Некоторые историки недооценивают факт вмешательства Сильвестра в придворную борьбу вокруг московского престола. К примеру, С. Б. Веселовский утверждал, будто Сильвестр «не принимал никакого участия в суматохе о присяге»{607}, будто он «по неизвестным нам причинам стоял в стороне от боярских распрей по поводу присяги», а значит, «нет оснований считать его сторонником «воцарения» кн. Владимира», и если благовещенский поп все-таки «выступил в конце концов на защиту старицких князей, то только потому, что хотел предотвратить расправу бояр с ними, которая могла вызвать тяжелые последствия не только для царя, но и для всего государства»{608}. По мнению И. Грали, «активность Сильвестра проявилась только в том, что он обратил внимание бояр на предосудительность недопущения Владимира Андреевича к умирающему царю»{609}. Вместе с тем исследователь указывает на то, что Сильвестр вступил в тайные отношения с Владимиром Старицким, обещая поддержать его кандидатуру на московский престол{610}. Следовательно, «активность Сильвестра проявилась» еще и в тайной сфере, причем преимущественно именно в тайной сфере. Стало быть, деятельность Сильвестра обнаруживается не только в том, «что он обратил внимание бояр на предосудительность недопущения Владимира Андреевича к умирающему князю». Однако выявить ее детально нет возможности, поскольку она (как, впрочем, и вся деятельность Сильвестра{611}) покрыта тайной. Можно лишь говорить об общем ее характере как направленной против воли царя и в пользу удельного князя. Тем не менее, даже краткие сведения о поведении Сильвестра во время царской болезни, содержащиеся в приписке к Царственной книге, позволяют составить относительно ясное представление о его роли в политической борьбе той поры. И что тут интересно, так это то, что рядовой, казалось бы, священник вторгается в дела огромной, можно сказать, судьбоносной государственной важности и позволяет себе перечить представителям княжеско-боярской знати, укоряя их за недостойный, как ему мнится, поступок{612}. Больше того, Сильвестр, если строго следовать летописной записи, «начат бояром въспрещати», т. е. препятствовать, мешать им{613}. Что это: беспредельная наглость или же уверенность в собственном могуществе и в конечном успехе затеянного предприятия? Скорее всего, — второе{614}.

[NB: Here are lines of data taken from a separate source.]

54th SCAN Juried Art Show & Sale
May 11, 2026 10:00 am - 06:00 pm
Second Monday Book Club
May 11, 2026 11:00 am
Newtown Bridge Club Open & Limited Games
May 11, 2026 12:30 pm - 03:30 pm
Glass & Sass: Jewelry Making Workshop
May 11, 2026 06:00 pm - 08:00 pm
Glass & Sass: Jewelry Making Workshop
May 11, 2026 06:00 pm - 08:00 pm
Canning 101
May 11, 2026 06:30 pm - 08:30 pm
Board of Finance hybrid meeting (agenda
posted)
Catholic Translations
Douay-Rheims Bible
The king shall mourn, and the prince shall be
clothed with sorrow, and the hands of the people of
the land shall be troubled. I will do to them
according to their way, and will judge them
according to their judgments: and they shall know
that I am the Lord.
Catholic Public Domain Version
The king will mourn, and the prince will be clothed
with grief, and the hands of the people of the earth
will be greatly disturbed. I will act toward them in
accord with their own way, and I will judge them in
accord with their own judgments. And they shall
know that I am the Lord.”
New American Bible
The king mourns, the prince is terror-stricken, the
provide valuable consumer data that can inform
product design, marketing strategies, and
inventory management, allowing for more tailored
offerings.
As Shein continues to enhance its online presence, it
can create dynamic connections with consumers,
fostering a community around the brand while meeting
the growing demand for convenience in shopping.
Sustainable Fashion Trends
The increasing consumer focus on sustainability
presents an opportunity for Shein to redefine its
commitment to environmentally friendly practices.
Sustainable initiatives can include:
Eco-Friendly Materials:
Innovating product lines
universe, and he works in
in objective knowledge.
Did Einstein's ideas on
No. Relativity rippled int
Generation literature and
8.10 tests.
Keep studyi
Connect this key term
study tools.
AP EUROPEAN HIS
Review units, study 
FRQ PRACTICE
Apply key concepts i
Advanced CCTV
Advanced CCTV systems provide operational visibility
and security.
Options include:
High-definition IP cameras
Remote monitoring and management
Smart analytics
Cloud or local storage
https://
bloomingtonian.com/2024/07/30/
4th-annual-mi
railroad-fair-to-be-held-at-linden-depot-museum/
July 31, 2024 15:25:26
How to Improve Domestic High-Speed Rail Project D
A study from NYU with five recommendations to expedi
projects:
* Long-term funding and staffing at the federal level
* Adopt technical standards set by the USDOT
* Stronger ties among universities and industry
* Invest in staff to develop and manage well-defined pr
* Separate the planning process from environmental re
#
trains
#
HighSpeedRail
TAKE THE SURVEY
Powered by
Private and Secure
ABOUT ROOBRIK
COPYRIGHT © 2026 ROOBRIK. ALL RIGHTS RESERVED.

Получив неожиданный для себя отпор, Сильвестр озлобился. «И оттоле бысть вражда межи бояр и Селиверстом и его советники», — читаем у летописца. Вполне понятен политический апломб благовещенского попика: за ним стояли организованные «советники», единомышленники, т. е. придворная партия, которую И. И. Смирнов справедливо назвал «группировкой Сильвестра и Адашева»{615}. И. И. Смирнов так охарактеризовал позицию Сильвестра в мятежные дни марта 1553 года: «Сильвестр открыто вмешивался в борьбу между сторонниками царя и группировкой Старицких, пытаясь помешать принятию предупредительных мер против Владимира Старицкого, предпринимавшихся верными царю боярами, и демонстративно заявляя, что Владимир Старицкий «вас, бояр, государю доброхотнее». Такая позиция вела к острому конфликту между ним и верными Ивану Грозному боярами…»{616}.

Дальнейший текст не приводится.